U of U Played Role in World's Oldest Human Bones

We can all relate to our one hundred or two hundred year old ancestors. But try 195-THOUSAND years. That's how old the bones are, discovered along the Omo River near Kibish, Ethiopia.

Hollywood takes considerable dramatic license trying to portray our ancient species roaming the countryside. But nothing is more dramatic, yet real, than the discovery of human bones in a region of Ethiopia. The fossils were actually unearthed in 1967, believed then to be about a hundred to 150,000 years old.

But now Dr. Frank Brown from the University of Utah, and his colleagues from universities in New York and Australia, have used new technology to come up with a more precise age.

It is not ancient homo, the genus, but bones from homosapien the species, what we would consider modern day human - but the way we looked way back then.

U of U Played Role in World's Oldest Human Bones

Dr. Frank Brown, University of Utah Dept. of Geology: “They walk like we walk. They look like we look. And you wouldn’t know the difference from us if you passed them on the street.”

As equally fascinating, the 195,000 year old date apparently coincides with what we now know about our genetic anatomy. And there's more. On one side of Ethiopia's Omo River, a found skull is primitive. But on the other side of the river another one is more advanced.

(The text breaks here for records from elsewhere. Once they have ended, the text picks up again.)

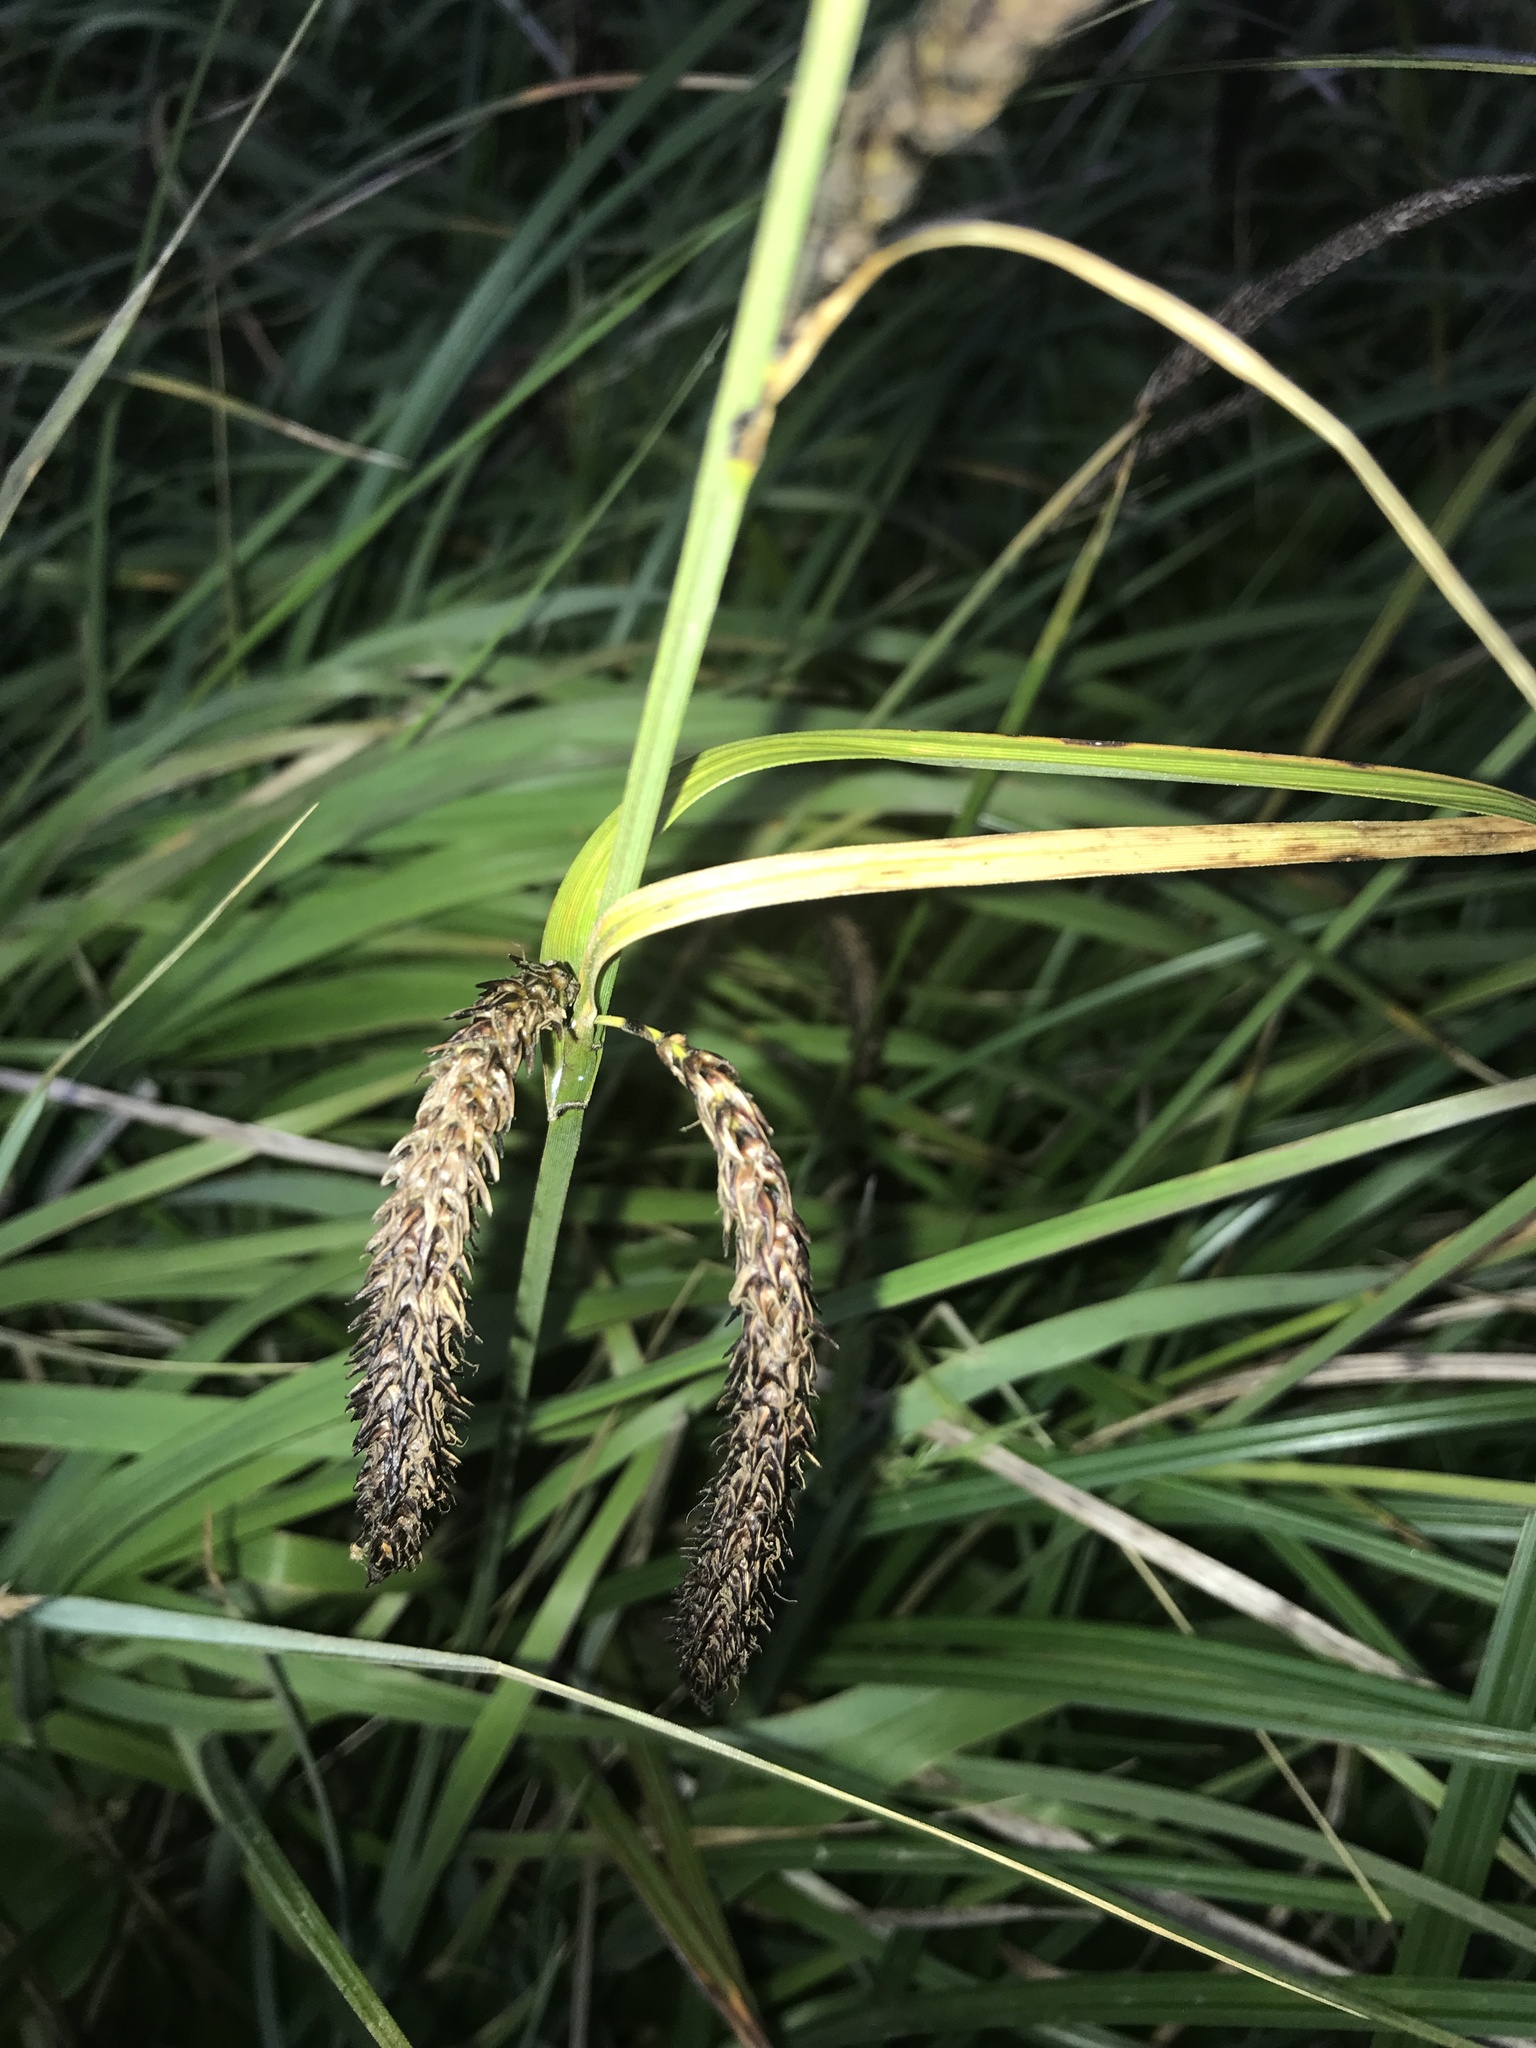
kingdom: Plantae
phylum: Tracheophyta
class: Liliopsida
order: Poales
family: Cyperaceae
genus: Carex
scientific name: Carex obnupta
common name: Slough sedge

Dr. Frank Brown: “That would mean that there were still two kinds of early humans on earth 200,000 years ago.”

For scientists, the dating is another piece of evidence showing the evolution of humans. Now, the real unknown where researchers have yet to go.

U of U Played Role in World's Oldest Human Bones

Dr. Frank Brown: “What has happened to man form the time that Homo, the genus, first appears around 1.8 million years ago until we find homosapien – our species – at about 200,000 years ago.”

This latest study has generated all kinds of chatter on the internet. The research itself will appear in tomorrow's scientific journal, ‘Nature’.